**Input rows**
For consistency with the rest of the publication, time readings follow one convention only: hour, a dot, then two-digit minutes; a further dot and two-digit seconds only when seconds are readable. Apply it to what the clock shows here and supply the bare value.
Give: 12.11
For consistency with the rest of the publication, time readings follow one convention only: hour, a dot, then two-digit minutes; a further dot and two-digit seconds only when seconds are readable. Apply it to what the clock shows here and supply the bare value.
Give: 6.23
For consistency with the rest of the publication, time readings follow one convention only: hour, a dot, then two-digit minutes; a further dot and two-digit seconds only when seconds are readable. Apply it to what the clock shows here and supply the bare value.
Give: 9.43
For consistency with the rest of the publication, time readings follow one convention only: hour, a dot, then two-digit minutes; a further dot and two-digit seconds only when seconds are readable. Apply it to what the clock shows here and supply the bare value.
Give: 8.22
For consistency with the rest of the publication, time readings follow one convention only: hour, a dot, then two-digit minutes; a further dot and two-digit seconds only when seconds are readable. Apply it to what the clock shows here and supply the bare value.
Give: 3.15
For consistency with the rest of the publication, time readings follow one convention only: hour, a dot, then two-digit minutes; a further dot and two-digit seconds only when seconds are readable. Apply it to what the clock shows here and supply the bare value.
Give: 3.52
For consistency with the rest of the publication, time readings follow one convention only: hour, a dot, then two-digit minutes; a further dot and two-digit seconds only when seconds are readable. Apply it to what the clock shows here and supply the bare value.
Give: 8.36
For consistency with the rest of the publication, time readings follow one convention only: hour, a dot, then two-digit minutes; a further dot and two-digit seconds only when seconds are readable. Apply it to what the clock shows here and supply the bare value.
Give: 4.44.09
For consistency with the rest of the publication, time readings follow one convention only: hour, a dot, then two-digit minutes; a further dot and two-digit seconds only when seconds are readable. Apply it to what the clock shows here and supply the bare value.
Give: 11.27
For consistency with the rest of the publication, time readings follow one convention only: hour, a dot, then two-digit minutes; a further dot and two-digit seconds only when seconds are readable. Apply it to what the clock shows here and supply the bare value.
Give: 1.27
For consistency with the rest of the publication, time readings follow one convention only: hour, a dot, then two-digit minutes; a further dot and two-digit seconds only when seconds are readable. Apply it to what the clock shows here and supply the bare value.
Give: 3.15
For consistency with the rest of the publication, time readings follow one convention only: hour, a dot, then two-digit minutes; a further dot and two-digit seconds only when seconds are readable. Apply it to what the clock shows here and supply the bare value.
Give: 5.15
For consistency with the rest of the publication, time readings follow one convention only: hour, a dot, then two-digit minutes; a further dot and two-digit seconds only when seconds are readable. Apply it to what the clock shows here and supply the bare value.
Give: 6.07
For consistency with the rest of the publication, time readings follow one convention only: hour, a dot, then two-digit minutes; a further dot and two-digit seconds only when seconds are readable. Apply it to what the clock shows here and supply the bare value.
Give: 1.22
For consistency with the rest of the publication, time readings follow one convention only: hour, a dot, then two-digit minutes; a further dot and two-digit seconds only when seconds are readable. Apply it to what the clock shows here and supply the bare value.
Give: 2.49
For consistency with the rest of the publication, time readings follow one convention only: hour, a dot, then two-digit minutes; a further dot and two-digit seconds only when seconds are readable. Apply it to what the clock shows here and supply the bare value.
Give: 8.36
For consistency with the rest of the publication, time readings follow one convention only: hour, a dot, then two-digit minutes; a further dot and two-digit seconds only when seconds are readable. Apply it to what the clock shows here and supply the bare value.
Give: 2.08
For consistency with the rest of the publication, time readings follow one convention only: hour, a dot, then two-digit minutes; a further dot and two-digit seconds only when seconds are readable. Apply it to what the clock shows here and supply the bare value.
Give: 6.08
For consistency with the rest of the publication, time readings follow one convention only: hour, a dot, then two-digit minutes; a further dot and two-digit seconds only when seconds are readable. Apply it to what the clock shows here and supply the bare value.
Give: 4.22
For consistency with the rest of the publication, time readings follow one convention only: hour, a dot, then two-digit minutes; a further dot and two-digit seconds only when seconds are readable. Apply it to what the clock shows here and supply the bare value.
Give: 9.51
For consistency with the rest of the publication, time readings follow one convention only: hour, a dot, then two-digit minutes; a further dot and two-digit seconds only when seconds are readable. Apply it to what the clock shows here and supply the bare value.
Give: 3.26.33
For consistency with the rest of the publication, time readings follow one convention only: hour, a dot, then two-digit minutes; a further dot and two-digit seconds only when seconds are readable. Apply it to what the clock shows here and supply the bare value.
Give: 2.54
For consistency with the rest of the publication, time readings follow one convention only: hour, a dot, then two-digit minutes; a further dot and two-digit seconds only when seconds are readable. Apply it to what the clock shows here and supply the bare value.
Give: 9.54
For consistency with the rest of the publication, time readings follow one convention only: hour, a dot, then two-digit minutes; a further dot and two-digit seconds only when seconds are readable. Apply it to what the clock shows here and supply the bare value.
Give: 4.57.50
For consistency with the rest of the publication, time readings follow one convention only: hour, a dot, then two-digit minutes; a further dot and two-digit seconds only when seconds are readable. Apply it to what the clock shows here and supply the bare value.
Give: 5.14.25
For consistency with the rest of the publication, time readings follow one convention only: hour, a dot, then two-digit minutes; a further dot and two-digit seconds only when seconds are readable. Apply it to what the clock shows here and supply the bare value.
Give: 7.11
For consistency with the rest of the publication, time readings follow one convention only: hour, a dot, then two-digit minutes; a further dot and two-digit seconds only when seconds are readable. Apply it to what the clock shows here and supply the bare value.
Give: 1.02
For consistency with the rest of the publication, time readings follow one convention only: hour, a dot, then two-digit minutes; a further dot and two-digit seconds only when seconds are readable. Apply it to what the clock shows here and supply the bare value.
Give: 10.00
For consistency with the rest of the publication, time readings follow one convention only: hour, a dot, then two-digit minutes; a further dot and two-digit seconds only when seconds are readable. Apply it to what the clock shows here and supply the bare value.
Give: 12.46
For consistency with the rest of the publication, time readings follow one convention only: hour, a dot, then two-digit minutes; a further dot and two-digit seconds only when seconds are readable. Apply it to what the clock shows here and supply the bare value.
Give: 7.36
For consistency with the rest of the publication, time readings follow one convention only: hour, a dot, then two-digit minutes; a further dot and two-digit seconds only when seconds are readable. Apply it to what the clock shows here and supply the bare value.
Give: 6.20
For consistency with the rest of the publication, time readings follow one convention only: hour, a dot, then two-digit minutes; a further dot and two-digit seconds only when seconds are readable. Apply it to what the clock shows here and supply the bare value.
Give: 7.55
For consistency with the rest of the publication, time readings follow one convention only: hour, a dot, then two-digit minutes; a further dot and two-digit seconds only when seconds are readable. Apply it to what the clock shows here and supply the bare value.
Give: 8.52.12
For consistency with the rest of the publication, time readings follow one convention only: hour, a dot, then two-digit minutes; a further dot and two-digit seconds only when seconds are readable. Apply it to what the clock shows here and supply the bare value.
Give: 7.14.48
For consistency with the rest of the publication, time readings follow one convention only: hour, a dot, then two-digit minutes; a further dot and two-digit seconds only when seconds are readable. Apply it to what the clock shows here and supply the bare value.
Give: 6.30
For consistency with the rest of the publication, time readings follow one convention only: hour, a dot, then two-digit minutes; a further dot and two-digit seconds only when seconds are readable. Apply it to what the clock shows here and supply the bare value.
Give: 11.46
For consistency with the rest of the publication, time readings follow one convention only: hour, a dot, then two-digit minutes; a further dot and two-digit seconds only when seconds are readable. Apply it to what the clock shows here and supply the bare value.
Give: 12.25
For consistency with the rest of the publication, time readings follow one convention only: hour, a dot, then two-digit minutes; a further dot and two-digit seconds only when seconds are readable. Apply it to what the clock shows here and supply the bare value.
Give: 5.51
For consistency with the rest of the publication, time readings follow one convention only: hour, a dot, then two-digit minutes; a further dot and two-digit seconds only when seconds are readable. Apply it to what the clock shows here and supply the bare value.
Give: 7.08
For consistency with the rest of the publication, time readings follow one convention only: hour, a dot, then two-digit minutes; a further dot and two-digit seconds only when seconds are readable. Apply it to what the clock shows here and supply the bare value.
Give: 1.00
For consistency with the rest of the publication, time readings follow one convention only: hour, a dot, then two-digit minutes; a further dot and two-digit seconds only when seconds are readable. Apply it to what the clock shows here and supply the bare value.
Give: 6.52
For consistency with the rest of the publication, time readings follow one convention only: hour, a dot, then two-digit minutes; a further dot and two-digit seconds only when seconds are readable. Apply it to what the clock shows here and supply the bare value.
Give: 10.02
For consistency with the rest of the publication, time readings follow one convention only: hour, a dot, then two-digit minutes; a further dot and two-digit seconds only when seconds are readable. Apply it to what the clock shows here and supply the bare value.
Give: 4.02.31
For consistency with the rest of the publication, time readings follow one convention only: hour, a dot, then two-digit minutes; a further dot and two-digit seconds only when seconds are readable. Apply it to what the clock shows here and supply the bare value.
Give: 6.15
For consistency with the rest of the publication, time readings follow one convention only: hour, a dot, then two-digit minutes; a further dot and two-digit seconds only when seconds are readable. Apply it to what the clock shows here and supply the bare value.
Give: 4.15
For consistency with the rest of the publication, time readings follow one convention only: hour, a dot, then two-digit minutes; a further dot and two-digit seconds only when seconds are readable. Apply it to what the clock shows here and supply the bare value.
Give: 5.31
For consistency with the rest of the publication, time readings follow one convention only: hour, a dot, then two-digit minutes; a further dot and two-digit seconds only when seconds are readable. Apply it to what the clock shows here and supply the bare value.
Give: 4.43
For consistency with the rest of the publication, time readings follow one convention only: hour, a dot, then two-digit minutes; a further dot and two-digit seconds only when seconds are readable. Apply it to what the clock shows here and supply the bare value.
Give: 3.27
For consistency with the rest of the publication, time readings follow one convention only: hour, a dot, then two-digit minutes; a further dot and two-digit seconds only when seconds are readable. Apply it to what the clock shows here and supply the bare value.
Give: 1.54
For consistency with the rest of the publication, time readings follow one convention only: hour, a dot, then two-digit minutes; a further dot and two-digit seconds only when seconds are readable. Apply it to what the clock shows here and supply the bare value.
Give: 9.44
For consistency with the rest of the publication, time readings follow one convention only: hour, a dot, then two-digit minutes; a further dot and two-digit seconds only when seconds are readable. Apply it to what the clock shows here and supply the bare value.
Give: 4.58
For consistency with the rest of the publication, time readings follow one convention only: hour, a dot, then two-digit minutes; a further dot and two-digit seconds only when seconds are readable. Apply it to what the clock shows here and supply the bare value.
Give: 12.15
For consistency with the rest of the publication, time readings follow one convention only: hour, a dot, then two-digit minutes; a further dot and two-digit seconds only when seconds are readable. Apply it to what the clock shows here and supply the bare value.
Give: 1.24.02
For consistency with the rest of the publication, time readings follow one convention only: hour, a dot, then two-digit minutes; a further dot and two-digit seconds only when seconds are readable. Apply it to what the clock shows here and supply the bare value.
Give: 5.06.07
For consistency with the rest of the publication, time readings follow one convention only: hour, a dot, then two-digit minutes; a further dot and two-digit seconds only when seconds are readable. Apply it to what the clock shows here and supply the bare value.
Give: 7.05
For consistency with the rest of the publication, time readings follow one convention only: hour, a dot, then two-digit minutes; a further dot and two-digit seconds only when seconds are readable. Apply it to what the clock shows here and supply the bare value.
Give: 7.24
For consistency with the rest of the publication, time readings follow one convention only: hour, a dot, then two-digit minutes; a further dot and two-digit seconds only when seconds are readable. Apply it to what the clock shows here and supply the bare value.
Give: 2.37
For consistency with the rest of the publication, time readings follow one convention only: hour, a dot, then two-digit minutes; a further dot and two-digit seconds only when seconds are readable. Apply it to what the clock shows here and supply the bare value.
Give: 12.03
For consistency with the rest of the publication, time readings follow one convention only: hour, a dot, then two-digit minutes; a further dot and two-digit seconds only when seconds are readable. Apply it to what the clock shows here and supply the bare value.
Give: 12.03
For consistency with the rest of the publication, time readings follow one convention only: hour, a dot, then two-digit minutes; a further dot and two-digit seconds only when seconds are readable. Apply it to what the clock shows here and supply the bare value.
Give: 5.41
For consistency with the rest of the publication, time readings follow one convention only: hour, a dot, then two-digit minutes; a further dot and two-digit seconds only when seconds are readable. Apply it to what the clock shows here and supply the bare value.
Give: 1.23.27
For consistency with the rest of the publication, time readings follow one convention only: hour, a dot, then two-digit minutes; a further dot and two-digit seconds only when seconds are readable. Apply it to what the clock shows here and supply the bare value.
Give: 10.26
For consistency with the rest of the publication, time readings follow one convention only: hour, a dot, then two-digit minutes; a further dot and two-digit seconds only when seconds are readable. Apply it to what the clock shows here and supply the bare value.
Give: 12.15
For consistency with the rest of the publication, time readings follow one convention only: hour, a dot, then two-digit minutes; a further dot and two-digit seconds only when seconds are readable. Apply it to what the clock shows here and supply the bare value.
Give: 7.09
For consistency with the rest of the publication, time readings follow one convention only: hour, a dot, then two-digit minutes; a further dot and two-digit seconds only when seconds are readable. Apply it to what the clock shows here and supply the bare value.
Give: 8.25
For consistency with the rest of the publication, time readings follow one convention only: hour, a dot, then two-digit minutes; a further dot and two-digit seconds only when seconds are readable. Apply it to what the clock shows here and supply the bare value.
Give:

**Objective**
Please retype the material above without changes, from its first line through the line containing "Give: 12.11", including both of those lines.

**Problem solution**
For consistency with the rest of the publication, time readings follow one convention only: hour, a dot, then two-digit minutes; a further dot and two-digit seconds only when seconds are readable. Apply it to what the clock shows here and supply the bare value.
Give: 12.11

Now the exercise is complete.